## Supplied text
--------------------------------
The most important finding was that when laparoscopic partial hepatic resection was used for the treatment of tumors of the right lobe of the liver, the amount of bleeding was considerably lower among those who underwent the Pringle maneuver. However, no significant difference was found between the two groups in terms of the duration of surgery, surgical margin, rate of curative resections, and incidence of postoperative complications. Furthermore, the results of tests conducted on blood samples collected at day 1, day 2, day 4, and day 7 after surgery showed that, regardless of whether blood flow was occluded or not, no significant difference was found between the two groups in terms of the clinical course of total bilirubin, albumin, PT, AST, and ALT.

In the year 2011, we performed the Pringle maneuver intracorporeally using the Endo intestinal clip (PL541S; Aesculap AG, Tuttlingen, Germany; Fig. 2), but since 2012, we have performed extracorporeal Pringle maneuvers using cotton tapes. In the year 2015, extracorporeal Pringle maneuver using cotton tapes and intracorporeal Pringle maneuver using Endo intestinal clip were performed consecutively on 10 patients, and the blood flow in the main trunk as well as that in the right branch of Glisson's capsule were compared. Results showed that with the method using Endo intestinal clip (3/10, artery: one, portal vein: one, artery and portal vein: one), the arterial blood flow was not adequately occluded, but with the extracorporeal Pringle maneuver, blood flow in both the artery and the portal vein was completely occluded in all patients (Table 3).

FIG. 2.

Pringle maneuver using Endo intestinal clip with application directly to the hepatoduodenal ligament.

Table 3.
--------------------------------
## Data for analysis
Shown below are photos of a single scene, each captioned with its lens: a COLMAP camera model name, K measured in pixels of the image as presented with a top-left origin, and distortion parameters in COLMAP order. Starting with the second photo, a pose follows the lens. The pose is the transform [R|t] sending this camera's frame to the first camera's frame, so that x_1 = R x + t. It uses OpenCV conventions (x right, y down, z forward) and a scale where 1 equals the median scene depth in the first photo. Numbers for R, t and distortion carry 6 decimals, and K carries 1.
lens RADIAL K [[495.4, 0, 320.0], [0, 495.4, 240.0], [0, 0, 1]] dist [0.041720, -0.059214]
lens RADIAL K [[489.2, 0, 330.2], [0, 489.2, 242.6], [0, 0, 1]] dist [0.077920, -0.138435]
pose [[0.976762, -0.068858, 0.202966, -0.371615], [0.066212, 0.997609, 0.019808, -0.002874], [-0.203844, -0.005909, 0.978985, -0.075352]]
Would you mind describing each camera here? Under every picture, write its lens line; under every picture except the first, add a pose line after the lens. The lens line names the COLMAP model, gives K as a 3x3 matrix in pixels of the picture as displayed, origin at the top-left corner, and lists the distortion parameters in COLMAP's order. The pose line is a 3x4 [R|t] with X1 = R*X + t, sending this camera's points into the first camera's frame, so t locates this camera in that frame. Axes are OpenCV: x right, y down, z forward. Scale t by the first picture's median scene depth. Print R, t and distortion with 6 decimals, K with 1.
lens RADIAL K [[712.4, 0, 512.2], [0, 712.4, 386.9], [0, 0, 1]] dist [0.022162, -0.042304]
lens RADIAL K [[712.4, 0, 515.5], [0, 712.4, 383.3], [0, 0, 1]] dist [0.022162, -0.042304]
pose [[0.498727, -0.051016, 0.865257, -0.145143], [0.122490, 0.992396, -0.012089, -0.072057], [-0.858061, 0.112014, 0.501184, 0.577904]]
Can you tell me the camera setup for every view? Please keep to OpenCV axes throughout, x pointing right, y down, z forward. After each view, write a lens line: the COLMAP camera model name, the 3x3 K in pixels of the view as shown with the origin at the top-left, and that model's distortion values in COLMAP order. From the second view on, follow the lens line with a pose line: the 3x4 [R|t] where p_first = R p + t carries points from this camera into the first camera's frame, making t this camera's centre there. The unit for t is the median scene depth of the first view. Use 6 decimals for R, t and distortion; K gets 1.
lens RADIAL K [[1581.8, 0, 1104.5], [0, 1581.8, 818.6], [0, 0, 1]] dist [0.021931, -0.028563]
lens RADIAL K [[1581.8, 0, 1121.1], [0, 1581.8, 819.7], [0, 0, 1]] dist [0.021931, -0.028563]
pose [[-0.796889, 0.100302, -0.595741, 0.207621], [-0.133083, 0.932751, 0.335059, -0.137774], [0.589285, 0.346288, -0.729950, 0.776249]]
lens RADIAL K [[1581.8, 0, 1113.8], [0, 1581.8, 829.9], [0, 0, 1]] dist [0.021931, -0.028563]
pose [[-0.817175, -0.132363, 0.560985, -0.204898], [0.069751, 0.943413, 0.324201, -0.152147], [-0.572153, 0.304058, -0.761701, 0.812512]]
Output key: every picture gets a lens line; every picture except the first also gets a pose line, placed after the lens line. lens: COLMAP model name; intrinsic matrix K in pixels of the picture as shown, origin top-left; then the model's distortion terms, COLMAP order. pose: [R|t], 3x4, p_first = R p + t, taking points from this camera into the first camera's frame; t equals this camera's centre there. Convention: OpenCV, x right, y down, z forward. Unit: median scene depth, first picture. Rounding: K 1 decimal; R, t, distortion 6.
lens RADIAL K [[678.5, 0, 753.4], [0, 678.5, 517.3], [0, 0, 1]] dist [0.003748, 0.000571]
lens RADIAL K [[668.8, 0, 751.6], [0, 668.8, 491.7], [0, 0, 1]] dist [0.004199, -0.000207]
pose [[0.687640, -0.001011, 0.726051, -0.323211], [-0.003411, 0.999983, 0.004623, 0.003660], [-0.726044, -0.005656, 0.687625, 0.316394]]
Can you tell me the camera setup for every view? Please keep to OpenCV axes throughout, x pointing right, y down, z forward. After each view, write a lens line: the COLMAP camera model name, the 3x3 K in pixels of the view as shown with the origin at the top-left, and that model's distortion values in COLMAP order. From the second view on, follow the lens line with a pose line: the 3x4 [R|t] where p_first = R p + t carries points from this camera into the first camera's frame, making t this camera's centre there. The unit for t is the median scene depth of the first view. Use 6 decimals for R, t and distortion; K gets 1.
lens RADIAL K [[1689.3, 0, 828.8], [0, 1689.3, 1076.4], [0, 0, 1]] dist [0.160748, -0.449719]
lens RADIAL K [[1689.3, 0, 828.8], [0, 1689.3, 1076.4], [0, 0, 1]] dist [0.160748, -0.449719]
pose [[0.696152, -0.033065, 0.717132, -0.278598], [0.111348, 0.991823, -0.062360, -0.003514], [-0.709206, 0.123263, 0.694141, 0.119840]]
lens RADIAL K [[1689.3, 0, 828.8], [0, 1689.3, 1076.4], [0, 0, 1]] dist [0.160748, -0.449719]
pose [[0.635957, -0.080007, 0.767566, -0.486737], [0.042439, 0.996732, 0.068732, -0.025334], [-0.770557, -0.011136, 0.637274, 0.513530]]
--------------------------------
## What this exercise asks
**1)** In the Pringle maneuver passage, which device was used to perform the Pringle maneuver intracorporeally in 2011?
**2)** List every blood test measure whose clinical course after surgery was compared between the two groups in the Pringle maneuver passage.
**3)** Using the Pringle maneuver passage, explain why the Endo intestinal clip method came out worse than the extracorporeal cotton-tape method in the 2015 comparison.

## Answers for the tasks
**1)** The Endo intestinal clip (PL541S; Aesculap AG, Tuttlingen, Germany) was used.

**2)** Total bilirubin, albumin, PT, AST, ALT

**3)** With the Endo intestinal clip, arterial blood flow was not adequately occluded in 3 of the 10 patients. The extracorporeal Pringle maneuver completely occluded blood flow in both the artery and the portal vein in all patients.